I would strongly recommend to transform your data to log scale before running PCA. You commonly select genes for PCA based on the most variable genes (so variance). The thing is that there is a strong relationship between the mean and the variance if not working on the log scale. That means the higher the counts, the higher the variance, so selecting by variance without log-transformation will just give you genes with high expression level, but what you want is the variance driven by the differences between the samples, so PCA separation actually tells you about the differences between the samples without the confounding effect of the expression level.
Lets have an example with TPM data, tpm
is a numeric matrix with TPMs in this case just two n=2 from two different cell types:
library(UpSetR)
library(matrixStats)
#/ Plot the mean vs the variance of this two-column tpm matrix with and without log2-ing the TPMs:
mean.nolog <- rowMeans2(tpm)
rv.nolog <- rowVars(tpm)
mean.log <- rowMeans2(log2(tpm+1))
rv.log <- rowVars(log2(tpm+1))
#/ Select top-500 most variable genes besed on rowwise variance:
mostVar.nolog <- head(order(rv.nolog, decreasing = TRUE), 500)

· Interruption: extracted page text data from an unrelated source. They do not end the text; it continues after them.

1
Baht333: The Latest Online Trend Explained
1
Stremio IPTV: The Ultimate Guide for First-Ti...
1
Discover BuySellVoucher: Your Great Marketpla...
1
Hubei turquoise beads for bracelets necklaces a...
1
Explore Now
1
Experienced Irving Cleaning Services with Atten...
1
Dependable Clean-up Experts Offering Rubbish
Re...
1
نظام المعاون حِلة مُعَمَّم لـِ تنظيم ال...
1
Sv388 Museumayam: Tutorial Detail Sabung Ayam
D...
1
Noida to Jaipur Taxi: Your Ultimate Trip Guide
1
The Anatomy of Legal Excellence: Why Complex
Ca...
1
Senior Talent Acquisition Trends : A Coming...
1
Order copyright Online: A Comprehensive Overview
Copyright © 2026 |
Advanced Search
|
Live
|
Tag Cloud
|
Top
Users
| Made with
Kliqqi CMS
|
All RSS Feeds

mostVar.log <- head(order(rv.log, decreasing = TRUE), 500)
#/ Pearson correlation between mean and variance:
cor.nolog <- round(cor(mean.nolog, rv.nolog), 2)
cor.log <- round(cor(mean.log, rv.log), 2)
#/ Plot:
par(mfrow=c(2,1), bty="n")
#/ put "nolog" results on log scale for visualization (not the TPMs itself):
plot(log2(mean.nolog+1), log2(rv.nolog+1), pch=20, main = paste("Pearson:", cor.nolog))
plot(mean.log, rv.log, pch=20, main = paste("PearsonCor:", cor.log))
dev.off()
#/ Visualize the very limited overlap between the HVGs using upset:
print(upset(fromList(list(noLog = mostVar.nolog, Log = mostVar.log))))
See the below plots, the mean/variance dependency confounds the selection of genes by expression level, which is usually not what you want, therefore log2-transformation is desirable. This effect is called variance stablilization. There are dedicated approaches to do this, such as the vst
function from DESeq2 when starting from raw gene level counts, but usually the log is a sufficient proxy for this and commonly used. As you'll see in the upset plot below the overlap between the top variable genes is very small between the two methods, I would use the ones based on the log-transformed counts.
From there you can go ahead with PCA, either using code inspired from the DESeq2 plotPCA
function or check PCAtools
at Bioconductor.
No need to perform log transformed to TPM data.